No file, however detailed, could tell Yuri Bikov more than the shortened glimpse of a man's face. It was a good face. He gulped the air, scented by the sea, and felt the excitement.
Locke wanted to talk, Mowbray didn't.
Jerry the Pole had been waved away, sent to find a seaman's lodging-house, somewhere down by the Solidarity docks. The car stayed at the Excelsior Hotel.
The night lay heavy on Gdansk.
Locke wanted to talk about the reconnaissance b
y the team but Mowbray refused, left him in the bar, took his key and his bag, and climbed the stairs heavily. It was rare for him to feel his age, but he did that night. One more call…the most important of his day.
He knocked on the door, said his name, and heard the feet padding to it. The door was unlocked, then the chain was loosed.
She wore a simple cotton nightdress, white, with little flower patterns on it, and a wool dressing-gown lay around her shoulders. He saw the amber pendant at her throat.

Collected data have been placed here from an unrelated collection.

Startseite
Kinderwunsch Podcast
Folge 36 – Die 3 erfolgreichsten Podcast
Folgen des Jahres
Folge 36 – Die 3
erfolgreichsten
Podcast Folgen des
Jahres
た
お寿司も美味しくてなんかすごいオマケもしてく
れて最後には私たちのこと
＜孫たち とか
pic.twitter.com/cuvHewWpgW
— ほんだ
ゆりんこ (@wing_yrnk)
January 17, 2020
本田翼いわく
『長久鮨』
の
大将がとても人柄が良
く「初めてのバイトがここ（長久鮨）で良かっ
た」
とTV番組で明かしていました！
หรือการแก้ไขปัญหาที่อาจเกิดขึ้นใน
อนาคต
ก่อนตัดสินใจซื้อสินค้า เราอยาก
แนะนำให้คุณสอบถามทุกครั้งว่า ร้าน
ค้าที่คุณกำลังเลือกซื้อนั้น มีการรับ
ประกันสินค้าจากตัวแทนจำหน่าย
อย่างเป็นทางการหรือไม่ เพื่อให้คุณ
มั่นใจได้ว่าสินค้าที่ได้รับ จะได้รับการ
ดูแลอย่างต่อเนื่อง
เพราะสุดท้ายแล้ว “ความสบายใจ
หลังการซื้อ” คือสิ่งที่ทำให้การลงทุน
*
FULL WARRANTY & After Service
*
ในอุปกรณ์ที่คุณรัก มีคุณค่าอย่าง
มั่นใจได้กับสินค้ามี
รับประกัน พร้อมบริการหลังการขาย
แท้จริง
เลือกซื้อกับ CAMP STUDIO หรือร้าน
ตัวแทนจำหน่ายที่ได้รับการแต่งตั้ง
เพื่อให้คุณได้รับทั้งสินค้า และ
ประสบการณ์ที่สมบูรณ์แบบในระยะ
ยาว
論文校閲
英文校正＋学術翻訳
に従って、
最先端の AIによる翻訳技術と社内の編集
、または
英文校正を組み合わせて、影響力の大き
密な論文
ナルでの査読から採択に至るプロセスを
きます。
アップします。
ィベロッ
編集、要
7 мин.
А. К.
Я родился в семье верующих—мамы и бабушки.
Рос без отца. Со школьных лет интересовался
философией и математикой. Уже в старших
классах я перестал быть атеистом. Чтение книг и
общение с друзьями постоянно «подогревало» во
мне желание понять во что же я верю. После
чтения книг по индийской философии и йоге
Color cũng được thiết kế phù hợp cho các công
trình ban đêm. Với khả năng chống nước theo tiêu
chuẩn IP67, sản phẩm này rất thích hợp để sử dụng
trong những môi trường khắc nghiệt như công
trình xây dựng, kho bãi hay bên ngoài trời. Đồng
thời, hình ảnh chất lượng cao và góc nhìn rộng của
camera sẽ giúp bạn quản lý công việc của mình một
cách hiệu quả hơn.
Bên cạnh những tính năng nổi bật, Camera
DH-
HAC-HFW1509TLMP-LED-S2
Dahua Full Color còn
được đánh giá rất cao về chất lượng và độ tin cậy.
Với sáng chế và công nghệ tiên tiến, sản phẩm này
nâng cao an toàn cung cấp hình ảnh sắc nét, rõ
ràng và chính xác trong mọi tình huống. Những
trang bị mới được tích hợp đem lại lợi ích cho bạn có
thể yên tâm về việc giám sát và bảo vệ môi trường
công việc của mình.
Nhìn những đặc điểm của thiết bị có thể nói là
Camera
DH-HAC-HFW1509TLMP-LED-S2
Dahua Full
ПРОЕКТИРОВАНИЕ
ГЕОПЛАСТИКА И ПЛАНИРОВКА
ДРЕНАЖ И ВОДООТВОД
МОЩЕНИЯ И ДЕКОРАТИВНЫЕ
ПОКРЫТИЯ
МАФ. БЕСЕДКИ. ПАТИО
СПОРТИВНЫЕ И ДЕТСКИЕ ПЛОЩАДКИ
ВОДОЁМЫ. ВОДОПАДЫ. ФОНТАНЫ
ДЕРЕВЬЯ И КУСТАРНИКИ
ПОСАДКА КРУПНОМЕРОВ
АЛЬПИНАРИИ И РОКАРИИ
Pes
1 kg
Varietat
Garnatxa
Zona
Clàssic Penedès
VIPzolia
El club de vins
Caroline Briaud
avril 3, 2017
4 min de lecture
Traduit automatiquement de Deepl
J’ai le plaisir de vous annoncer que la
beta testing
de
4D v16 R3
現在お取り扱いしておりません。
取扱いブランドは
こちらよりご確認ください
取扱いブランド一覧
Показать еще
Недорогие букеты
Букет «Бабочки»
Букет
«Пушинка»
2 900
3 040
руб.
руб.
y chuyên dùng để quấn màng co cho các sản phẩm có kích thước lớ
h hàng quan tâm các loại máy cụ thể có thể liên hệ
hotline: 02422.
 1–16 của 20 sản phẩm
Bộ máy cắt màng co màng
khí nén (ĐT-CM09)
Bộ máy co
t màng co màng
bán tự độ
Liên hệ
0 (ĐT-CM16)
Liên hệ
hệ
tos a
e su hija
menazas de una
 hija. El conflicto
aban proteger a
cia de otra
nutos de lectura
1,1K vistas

'Forgive me, I just wanted to see you were all right.'
'I'm all right.'
'The room—did they offer it you? If I am not impertinent, did you ask for it?'
'It's the room they gave me. Don't worry, Rupert, that's all right.'
'Goodnight, Alice.'
'Goodnight.'
The room was as he remembered it: same curtains, same furniture, same bed as had been in it the first time he had come to Gdansk with Alice North. The first time they had come to Gdansk to meet face to face with the agent, codenamed Ferret, she had been given that room. The door closed on him and he heard the lock turn, the safety chain engage. He felt old and tired, weary…and the guilt sapped him.
In the calm waters of the dredged harbour channel, the master slept and the dog snored at the foot of his bunk. There was no need for Andreas Yaxis to be on the bridge. The pilot brought the Princess Rose to her berth by the fertilizer factory and loading beltways. Only when the engine had cut did he rise from his bunk, smooth the blankets, punch the pillow, then shrug into his jacket and slip on his boots. He climbed the steps to the bridge and thanked the pilot formally. When the pilot had gone, and ropes secured them to the quay, he began to prepare the master's declaration, the cargo manifest and the crew declaration for the Gdansk Customs men. It had been a good voyage and the engine had performed well. Over the internal telephone he thanked the engineer for his efforts. But it would not be difficult, if that were necessary, for the engineer with his skills to create 'difficulties' below. He expected Rupert Mowbray to come aboard in the morning.